Aspinwall, C., Hapuarachchi, S., & Aspinwall, C. A. (2007). Design, characterization, and utilization of a fast fluorescence derivatization reaction utilizing o-phthaldialdehyde coupled with fluorescent thiols. Electrophoresis, 28(7).

We have developed a chemical derivatization scheme for primary amines that couples the fast kinetic properties of o-phthaldialdehyde (OPA) with the photophysical properties of visible, high quantum yield, fluorescent dyes. In this reaction, OPA is used as a cross-linking reagent in the labeling reaction of primary amines in the presence of a fluorescent thiol, 5-((2-(and-3)-S-(acetylmercapto)succinoyl)amino)fluorescein (SAMSA fluorescein), thereby incorporating fluorescein (epsilon = 78 000 M(-1), quantum yield of 0.98) into the isoindole product. Detection is based on excitation and emission of the incorporated fluorescein using the 488 nm laser line of an Ar(+) laser rather than the UV-excited isoindole, thereby eliminating the UV light sources for detection. Using this method, we have quantitatively labeled biologically important primary amines in less than 10 s. Detection limits for analysis of glutamate, glycine, GABA, and taurine were less than 2 nM. We present the characterization of OPA/SAMSA-F reaction and the potential utility of the derivatization reaction for dynamic chemical monitoring of biologically relevant analytes using CE.

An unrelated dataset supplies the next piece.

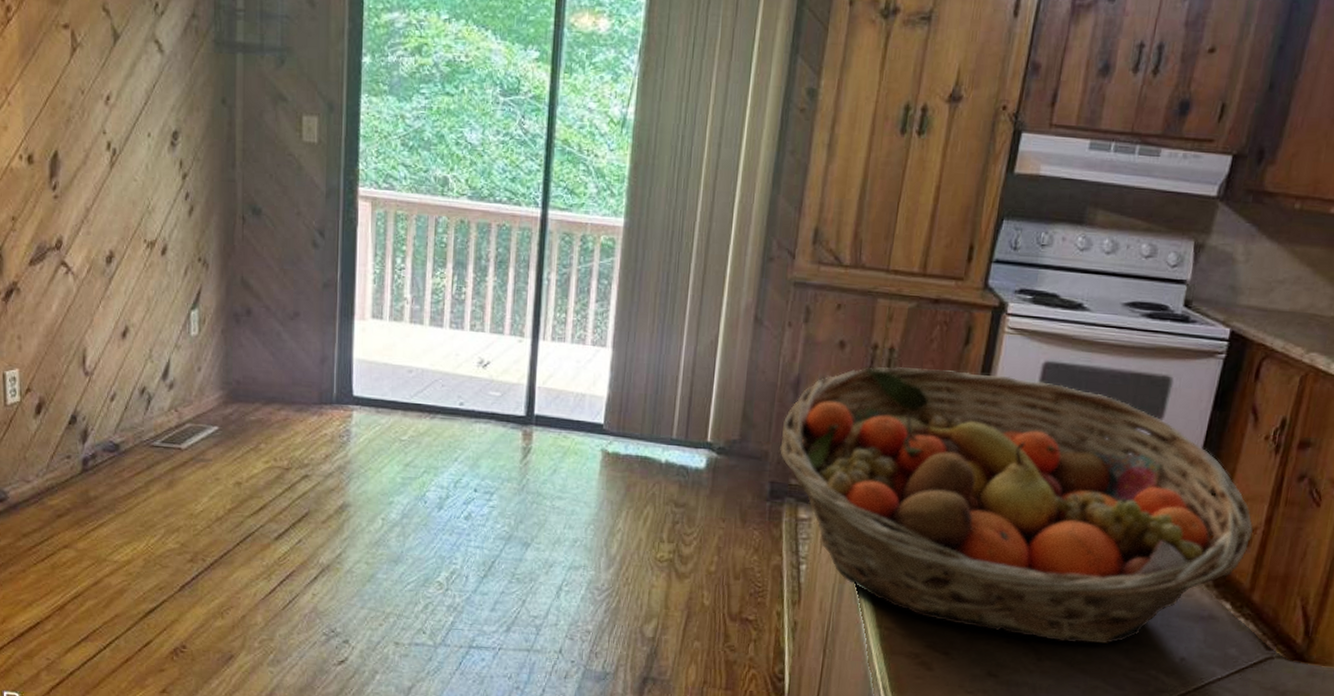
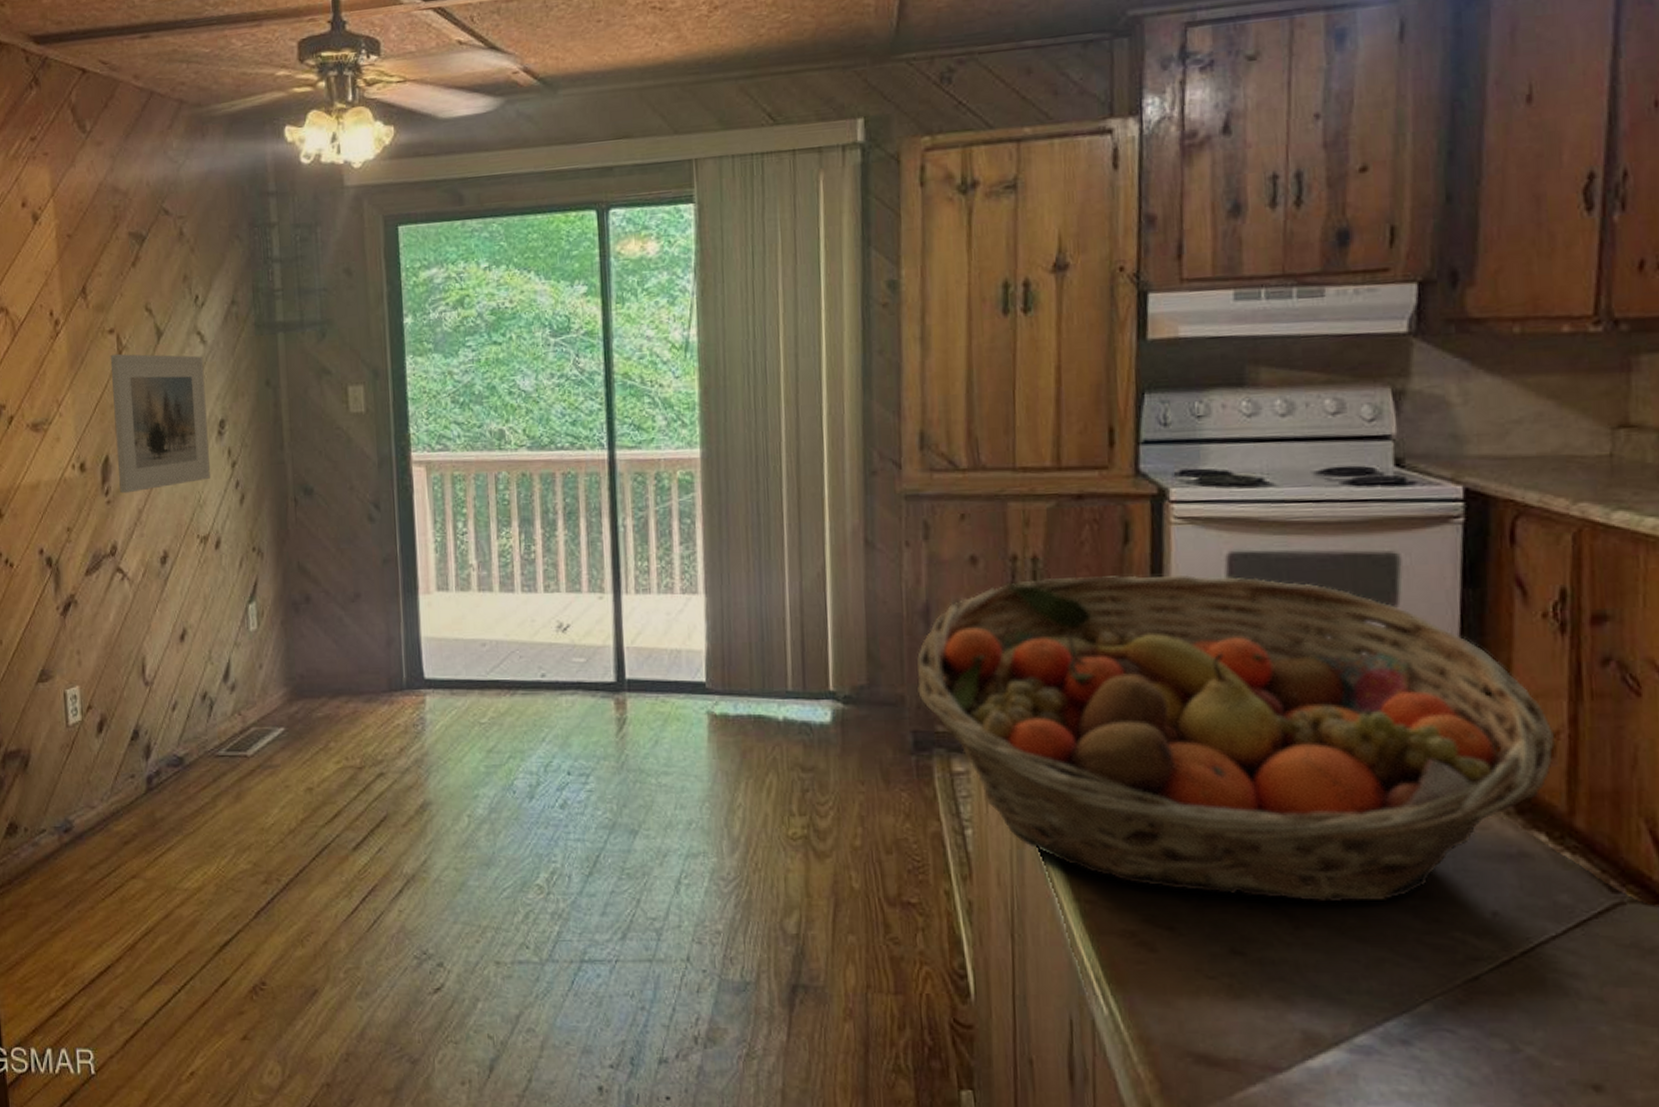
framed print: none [63,50,160,191] -> present [110,353,210,494]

Aspinwall, C., Baker, C. A., Bright, L. K., & Aspinwall, C. A. (2013). Photolithographic fabrication of microapertures with well-defined, three-dimensional geometries for suspended lipid membrane studies. Analytical chemistry, 85(19).

Robust and high-density biosensors incorporating suspended lipid membranes require microfabricated apertures that can be readily integrated into complex analysis systems. Apertures with well-defined, three-dimensional geometries enable the formation of suspended lipid membranes and facilitate reduced aperture size compared to vertical-walled apertures. Unfortunately, existing methods of producing apertures with well-defined, three-dimensional geometries are based on complex and expensive fabrication procedures, some of which yield apertures in excessively fragile thin-film materials. Here, we describe a microfabrication method utilizing incline and rotate lithography that achieves sloped-wall microapertures in SU-8 polymer substrates with precision control of the aperture diameter, substrate thickness, and wall angle. This approach is simple, is of low cost, and is readily scaled up to allow highly reproducible parallel fabrication. The effect of the incident angle of UV exposure and the size of photomask features on the aperture geometry were investigated, yielding aperture diameters as small as 7 μm and aperture wall angles ranging from 8° to 36° measured from the normal axis. Black lipid membranes were suspended across the apertures and showed normalized conductance values of 0.02-0.05 pS μm(-2) and breakdown voltages of 400-600 mV. The functionality of the resulting sloped-wall microapertures was validated via measurement of reconstituted α-hemolysin activity and the voltage-gated channel activity of alamethicin.